Jesus famously uses hyperbole to identify just how serious it is if one causes a little one to stumble. Better to amputate a hand or foot or an eye than to be thrown into hell or have a millstone drown one in the sea. Yikes. Did Monty Python make a sketch based on this text? It is easy to imagine all the saints and monks and holy people gathering on one leg, with one arm, blinded in one eye ... or more. Apparently Christians have taken this text metaphorically - if they have paid attention to it at all. Some commentators imagine that it is a text about the whole community and about ridding the community of those persons who cause little ones to stumble in order to maintain the discipline of the early church. And hell, what are we to make of hell. The Greek word in the text is "Gehenna" which is a valley on the outskirts of Jerusalem that had become known as the destination of the wicked. It had become a metaphor for hell in Jesus day but it did not have the connotations that we have inherited from Dante and the medieval church. I wonder how to speak about this faithfully.

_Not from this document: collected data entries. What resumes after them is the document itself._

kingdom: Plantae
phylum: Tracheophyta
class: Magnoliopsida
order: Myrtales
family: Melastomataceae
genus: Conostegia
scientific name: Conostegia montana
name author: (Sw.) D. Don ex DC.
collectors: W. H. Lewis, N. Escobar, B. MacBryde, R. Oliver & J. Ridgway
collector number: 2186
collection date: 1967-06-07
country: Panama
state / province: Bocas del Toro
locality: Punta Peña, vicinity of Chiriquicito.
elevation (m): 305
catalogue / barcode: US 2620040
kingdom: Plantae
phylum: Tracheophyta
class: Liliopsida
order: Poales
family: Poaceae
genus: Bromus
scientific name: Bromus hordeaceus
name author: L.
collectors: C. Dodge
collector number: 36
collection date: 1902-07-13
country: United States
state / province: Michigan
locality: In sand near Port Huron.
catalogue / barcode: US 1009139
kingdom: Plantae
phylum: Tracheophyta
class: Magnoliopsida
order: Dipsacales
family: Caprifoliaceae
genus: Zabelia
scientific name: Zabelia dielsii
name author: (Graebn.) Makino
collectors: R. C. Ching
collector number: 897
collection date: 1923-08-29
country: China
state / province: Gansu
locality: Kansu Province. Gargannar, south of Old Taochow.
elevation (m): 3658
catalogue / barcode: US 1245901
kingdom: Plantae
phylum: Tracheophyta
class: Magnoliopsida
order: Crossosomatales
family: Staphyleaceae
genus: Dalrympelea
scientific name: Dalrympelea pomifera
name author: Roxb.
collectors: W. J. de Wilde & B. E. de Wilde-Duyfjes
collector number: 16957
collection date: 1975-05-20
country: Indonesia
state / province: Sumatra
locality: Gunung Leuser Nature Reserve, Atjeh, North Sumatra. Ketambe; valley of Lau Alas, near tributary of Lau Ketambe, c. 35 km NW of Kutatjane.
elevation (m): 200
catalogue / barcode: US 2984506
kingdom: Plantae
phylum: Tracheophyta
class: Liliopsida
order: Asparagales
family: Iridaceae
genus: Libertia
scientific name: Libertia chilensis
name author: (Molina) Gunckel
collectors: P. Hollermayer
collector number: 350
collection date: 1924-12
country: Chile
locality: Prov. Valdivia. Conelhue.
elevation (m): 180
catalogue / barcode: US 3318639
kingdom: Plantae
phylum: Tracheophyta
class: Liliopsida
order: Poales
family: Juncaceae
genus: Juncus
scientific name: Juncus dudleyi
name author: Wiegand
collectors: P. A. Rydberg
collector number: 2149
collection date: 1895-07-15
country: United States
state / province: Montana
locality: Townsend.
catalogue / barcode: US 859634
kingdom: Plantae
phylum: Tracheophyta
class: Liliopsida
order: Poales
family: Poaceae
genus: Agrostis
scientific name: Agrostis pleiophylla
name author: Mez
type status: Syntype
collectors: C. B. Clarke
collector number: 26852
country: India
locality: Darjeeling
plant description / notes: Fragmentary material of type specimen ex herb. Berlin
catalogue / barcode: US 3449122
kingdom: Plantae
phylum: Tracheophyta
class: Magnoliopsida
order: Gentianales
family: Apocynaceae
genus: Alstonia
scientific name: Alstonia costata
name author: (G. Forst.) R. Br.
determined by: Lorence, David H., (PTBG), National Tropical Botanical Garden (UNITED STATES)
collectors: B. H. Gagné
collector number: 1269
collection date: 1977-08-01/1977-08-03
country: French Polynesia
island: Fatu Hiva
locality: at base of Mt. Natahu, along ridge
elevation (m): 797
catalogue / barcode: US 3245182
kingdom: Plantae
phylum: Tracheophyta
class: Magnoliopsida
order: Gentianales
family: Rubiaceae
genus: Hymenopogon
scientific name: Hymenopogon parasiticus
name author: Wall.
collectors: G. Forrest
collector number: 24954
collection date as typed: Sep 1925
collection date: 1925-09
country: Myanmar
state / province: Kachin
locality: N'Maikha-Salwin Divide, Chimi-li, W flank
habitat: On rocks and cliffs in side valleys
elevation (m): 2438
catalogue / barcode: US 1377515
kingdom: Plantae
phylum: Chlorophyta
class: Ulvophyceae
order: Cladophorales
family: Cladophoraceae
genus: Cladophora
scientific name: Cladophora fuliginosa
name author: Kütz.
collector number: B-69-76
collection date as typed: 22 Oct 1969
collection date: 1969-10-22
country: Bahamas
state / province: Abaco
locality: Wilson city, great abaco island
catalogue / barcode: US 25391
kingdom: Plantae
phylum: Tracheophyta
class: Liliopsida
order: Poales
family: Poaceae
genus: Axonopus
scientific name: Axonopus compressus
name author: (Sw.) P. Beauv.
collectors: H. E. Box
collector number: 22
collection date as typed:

And if that isn't enough for one sermon there are the three sayings about salt that end the passage (Mk 9:49-50). None of them is the well-known verse from Matthew that "You are the salt of the earth". Instead we have the announcement that "everyone will be salted with fire". Then the concern that salty not lose its taste. Does salt ever lose its taste? And then the advice to "Have salt in yourselves, and be at peace with one another". hmmm. Salt is a rich metaphor. It is the root word of "salary" because of its high value in the ancient word. It cured meat and food, healed infection, gave flavour to food, kept animals and people alive. In our day salt is inexpensive, plentiful and a health concern. We don't have expressions like "salted with fire" or have salt in yourselves". What is Jesus telling us?
I will continue to become as familiar as I can with this odd text, sitting at Jesus knee, listening as closely as I can, trusting that it is worthwhile to hang in with confusing texts and teachings rather than to rush on to something that seems more promising, easier to grasp. And I will be glad for any help I can get!